= Actions to take =
a - In the forum post on illustrating the Central Limit Theorem with R, list every argument name given with an equals sign in the call to hist.
b - Copy from the forum post on the Central Limit Theorem in R the passage from "Sat Apr 23 14:05:46" up to and including "Ted's first suggestion.".

= Document segment =
== Segment start ==
[R] Using R to illustrate the Central Limit Theorem

Sat Apr 23 14:05:46 CEST 2005

(Ted Harding) wrote:

>On 21-Apr-05 Bill.Venables at csiro.au wrote:
>  
>
>>Here's a bit of a refinement on Ted's first suggestion.
>>[ corrected from runif(M*k), N, k) to runif(N*k), N, k) ]
>> 
>> N <- 10000
>> graphics.off()
>> par(mfrow = c(1,2), pty = "s")
>> for(k in 1:20) {
>>    m <- (rowMeans(matrix(runif(N*k), N, k)) - 0.5)*sqrt(12*k)
>>    hist(m, breaks = "FD", xlim = c(-4,4), main = k,
>>            prob = TRUE, ylim = c(0,0.5), col = "lemonchiffon")
>>    pu <- par("usr")[1:2]
>>    x <- seq(pu[1], pu[2], len = 500)
>>    lines(x, dnorm(x), col = "red")
>>    qqnorm(m, ylim = c(-4,4), xlim = c(-4,4), pch = ".", col = "blue")
>>    abline(0, 1, col = "red")
>>    Sys.sleep(1)
>>  }
>>    
>>
>
>Very nice! (I can better keep up with it mentally, though, with
>Sys.sleep(2) or Sys.sleep(3), which moght be better for classroom
>demo).
>
>One thing occurred to me, watching it: people might say "Yes,
>we can see how the distribution -> Normal, nice and smooth,
>especially in the tails and side-arms; but the peaks always look
>a bit rough."
>
>Which could be the cue for introducing "SD(ni) = sqrt(E[ni])",
>and the following hack of the above code seems to show this OK
>in the "rootograms":
>
>N <- 10000
>graphics.off()
>par(mfrow = c(1,2), pty = "s")
>for(k in 1:20) {
>   m <- (rowMeans(matrix(runif(N*k), N, k)) - 0.5)*sqrt(12*k)
== Segment end ==
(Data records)
== Segment start ==
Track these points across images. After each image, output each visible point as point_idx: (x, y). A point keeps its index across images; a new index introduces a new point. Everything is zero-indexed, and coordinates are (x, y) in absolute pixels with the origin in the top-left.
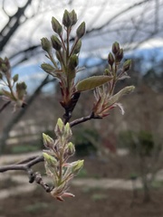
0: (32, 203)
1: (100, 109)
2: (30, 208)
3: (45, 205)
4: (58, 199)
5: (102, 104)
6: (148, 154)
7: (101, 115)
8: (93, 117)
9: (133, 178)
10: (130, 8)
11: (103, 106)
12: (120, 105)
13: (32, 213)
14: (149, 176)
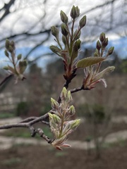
0: (8, 158)
1: (88, 83)
2: (7, 162)
3: (19, 160)
4: (58, 148)
5: (90, 79)
6: (100, 122)
7: (89, 87)
8: (83, 88)
9: (88, 141)
10: (93, 9)
11: (91, 81)
12: (103, 80)
13: (8, 166)
14: (100, 139)
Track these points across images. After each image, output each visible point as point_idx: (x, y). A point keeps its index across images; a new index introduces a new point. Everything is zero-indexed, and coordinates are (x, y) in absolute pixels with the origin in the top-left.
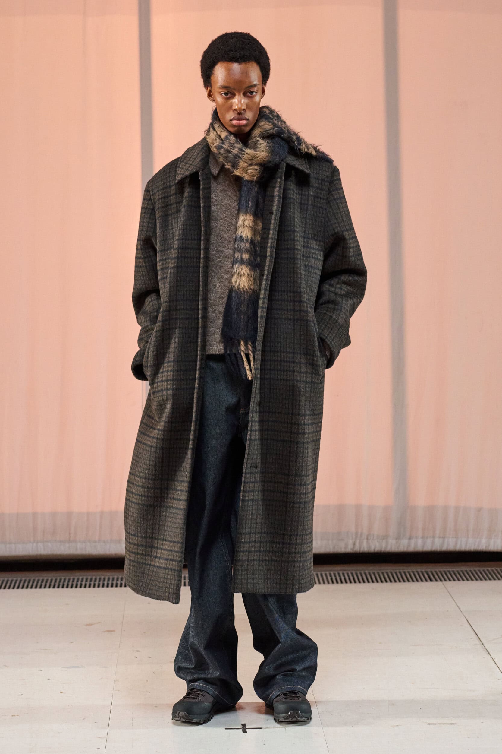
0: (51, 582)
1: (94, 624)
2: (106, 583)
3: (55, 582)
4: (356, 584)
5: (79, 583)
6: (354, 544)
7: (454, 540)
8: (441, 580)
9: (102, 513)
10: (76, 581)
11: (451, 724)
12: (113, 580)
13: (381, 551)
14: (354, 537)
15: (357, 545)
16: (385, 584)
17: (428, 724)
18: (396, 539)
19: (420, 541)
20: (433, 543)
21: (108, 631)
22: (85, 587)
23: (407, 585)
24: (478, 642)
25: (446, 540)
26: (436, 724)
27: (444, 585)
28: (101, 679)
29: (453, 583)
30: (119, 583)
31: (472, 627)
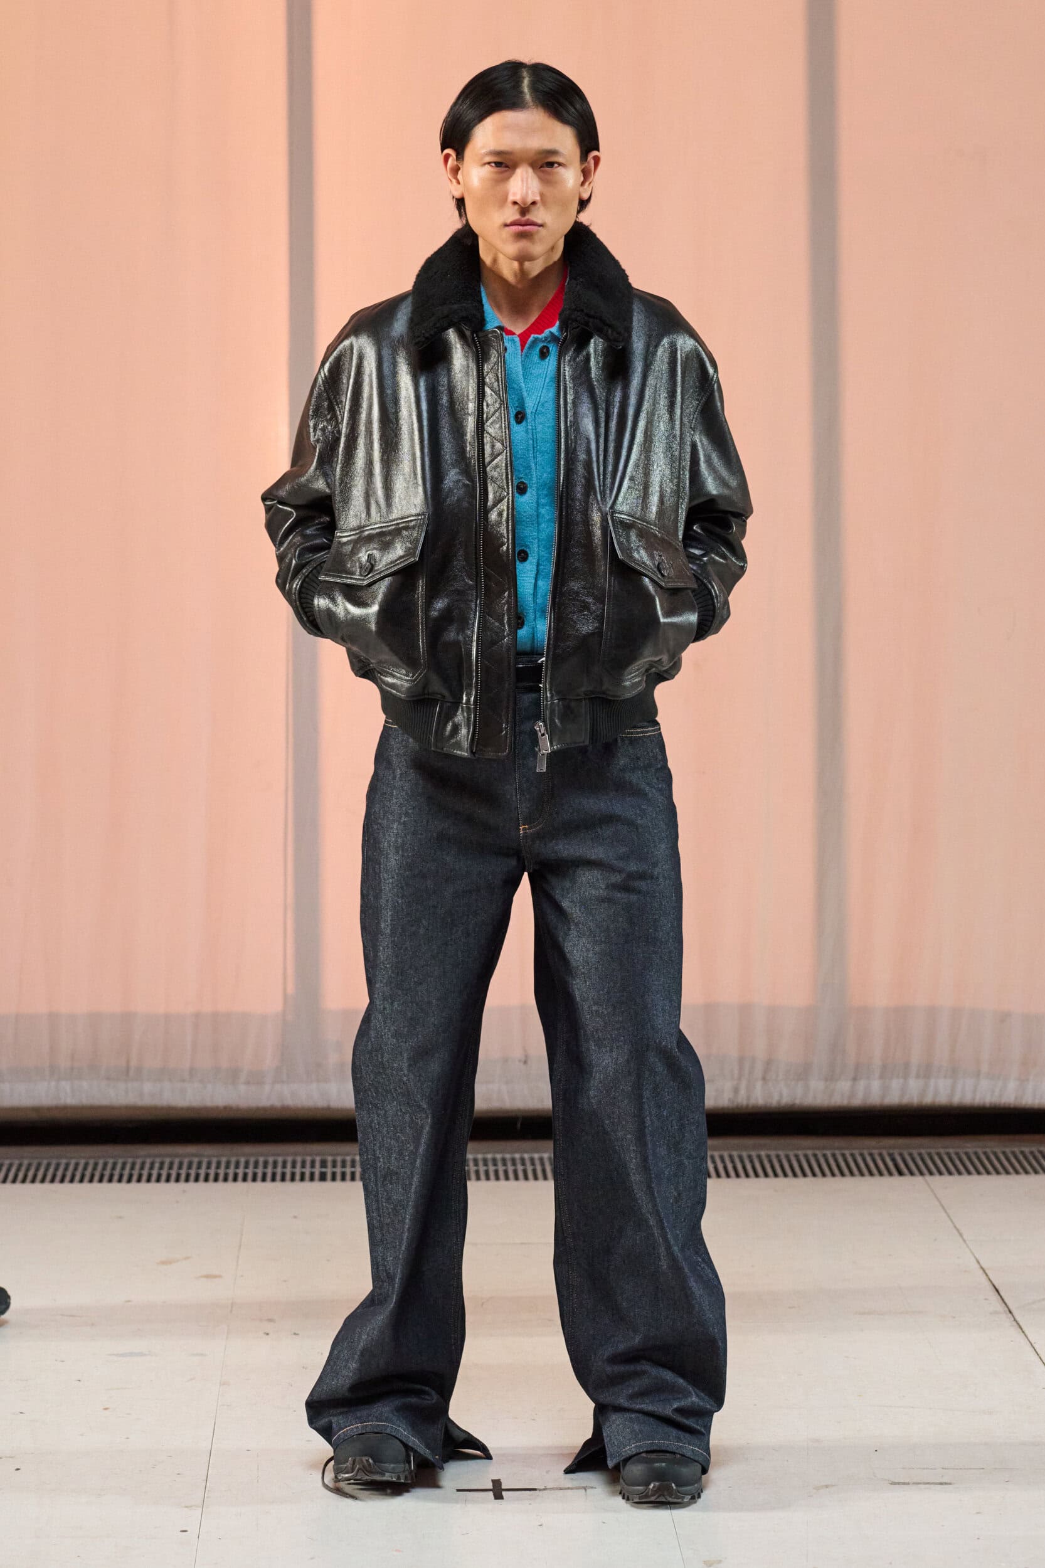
0: (85, 1169)
1: (176, 1261)
3: (95, 1169)
4: (738, 1181)
5: (145, 1173)
6: (736, 1090)
7: (949, 1082)
8: (922, 1174)
9: (197, 1015)
10: (137, 1167)
11: (941, 1484)
12: (218, 1167)
13: (794, 1105)
14: (735, 1074)
15: (743, 1092)
16: (801, 1181)
17: (891, 1484)
18: (826, 1080)
19: (876, 1085)
20: (903, 1091)
21: (207, 1276)
22: (158, 1180)
23: (848, 1183)
24: (1000, 1307)
25: (932, 1082)
26: (908, 1484)
27: (926, 1181)
28: (191, 1379)
29: (946, 1178)
30: (231, 1172)
31: (987, 1275)
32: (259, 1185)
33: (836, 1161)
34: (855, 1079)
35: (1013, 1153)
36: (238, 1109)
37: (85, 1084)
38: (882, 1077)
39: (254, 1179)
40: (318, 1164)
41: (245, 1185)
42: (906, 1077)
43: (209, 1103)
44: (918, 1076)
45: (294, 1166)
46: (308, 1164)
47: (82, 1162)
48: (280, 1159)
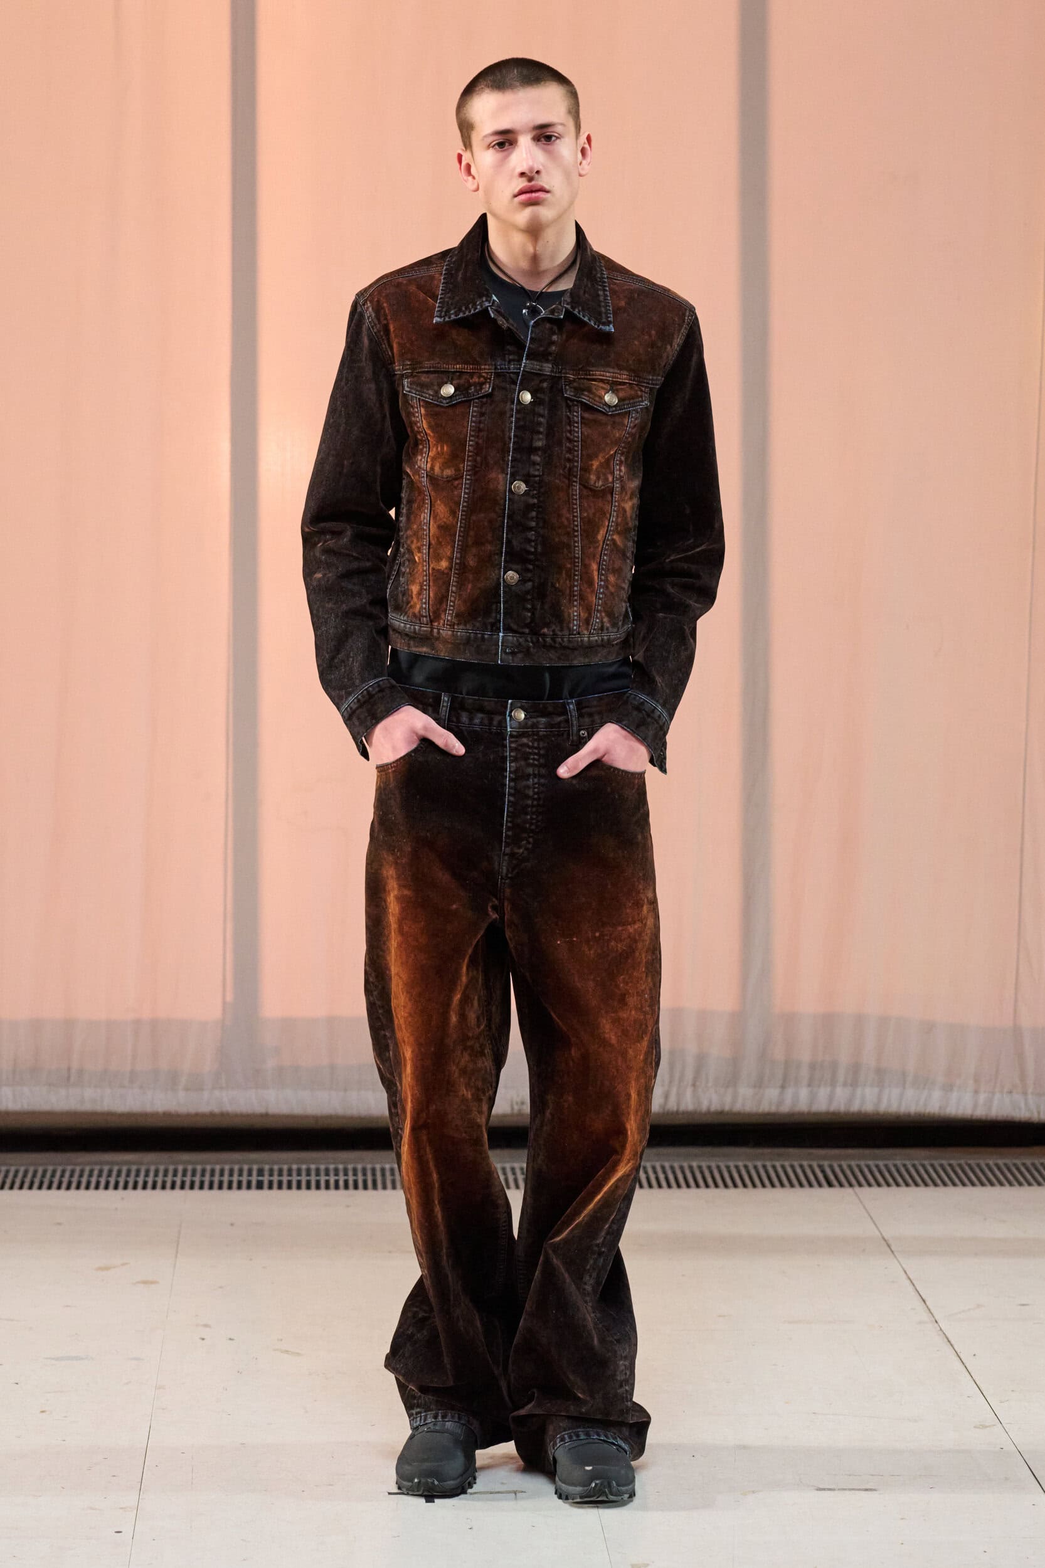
0: (25, 1176)
1: (114, 1267)
2: (141, 1180)
3: (34, 1176)
4: (670, 1191)
5: (84, 1180)
7: (875, 1091)
8: (851, 1185)
9: (137, 1022)
10: (77, 1174)
11: (866, 1490)
12: (156, 1175)
14: (667, 1082)
17: (817, 1490)
18: (755, 1087)
20: (831, 1098)
21: (145, 1282)
22: (97, 1187)
23: (778, 1193)
24: (925, 1316)
25: (859, 1091)
26: (834, 1490)
27: (856, 1193)
28: (127, 1384)
29: (875, 1190)
30: (169, 1180)
31: (914, 1285)
32: (196, 1192)
33: (767, 1172)
34: (783, 1087)
35: (942, 1166)
36: (178, 1115)
37: (26, 1090)
38: (809, 1085)
39: (192, 1187)
40: (255, 1173)
41: (183, 1192)
42: (833, 1083)
43: (149, 1109)
44: (845, 1085)
45: (231, 1174)
46: (245, 1173)
47: (22, 1169)
48: (218, 1168)
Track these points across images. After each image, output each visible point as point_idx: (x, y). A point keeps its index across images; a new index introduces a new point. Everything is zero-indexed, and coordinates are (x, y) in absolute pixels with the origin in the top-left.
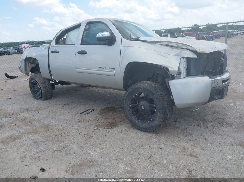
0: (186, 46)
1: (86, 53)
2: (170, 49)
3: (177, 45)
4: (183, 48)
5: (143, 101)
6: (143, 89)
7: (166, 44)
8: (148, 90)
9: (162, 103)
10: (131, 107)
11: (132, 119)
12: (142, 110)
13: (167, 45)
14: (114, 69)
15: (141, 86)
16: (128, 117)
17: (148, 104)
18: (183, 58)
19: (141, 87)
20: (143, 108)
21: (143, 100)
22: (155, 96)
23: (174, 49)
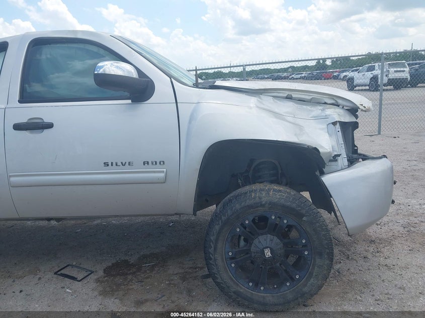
0: (333, 99)
1: (50, 126)
2: (296, 105)
3: (311, 97)
4: (325, 103)
5: (265, 236)
6: (267, 205)
7: (285, 95)
8: (283, 206)
9: (323, 233)
10: (232, 258)
11: (239, 289)
12: (265, 260)
13: (289, 98)
14: (162, 163)
15: (260, 198)
16: (229, 287)
17: (278, 241)
18: (334, 124)
19: (264, 203)
20: (268, 253)
21: (262, 234)
22: (304, 219)
23: (306, 105)
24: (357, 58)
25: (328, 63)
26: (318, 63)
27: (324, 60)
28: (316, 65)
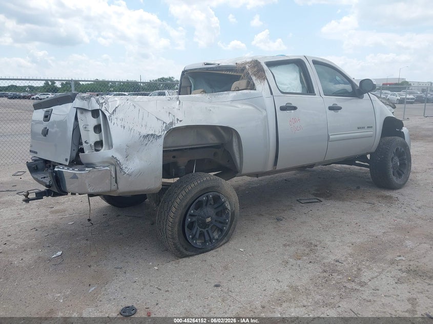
24: (86, 83)
25: (58, 84)
26: (47, 84)
27: (53, 82)
28: (43, 87)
== Segment end ==
= Outputs in order =
a - breaks, xlim, main, prob, ylim, col

b -
Sat Apr 23 14:05:46 CEST 2005

(Ted Harding) wrote:

>On 21-Apr-05 Bill.Venables at csiro.au wrote:
>  
>
>>Here's a bit of a refinement on Ted's first suggestion.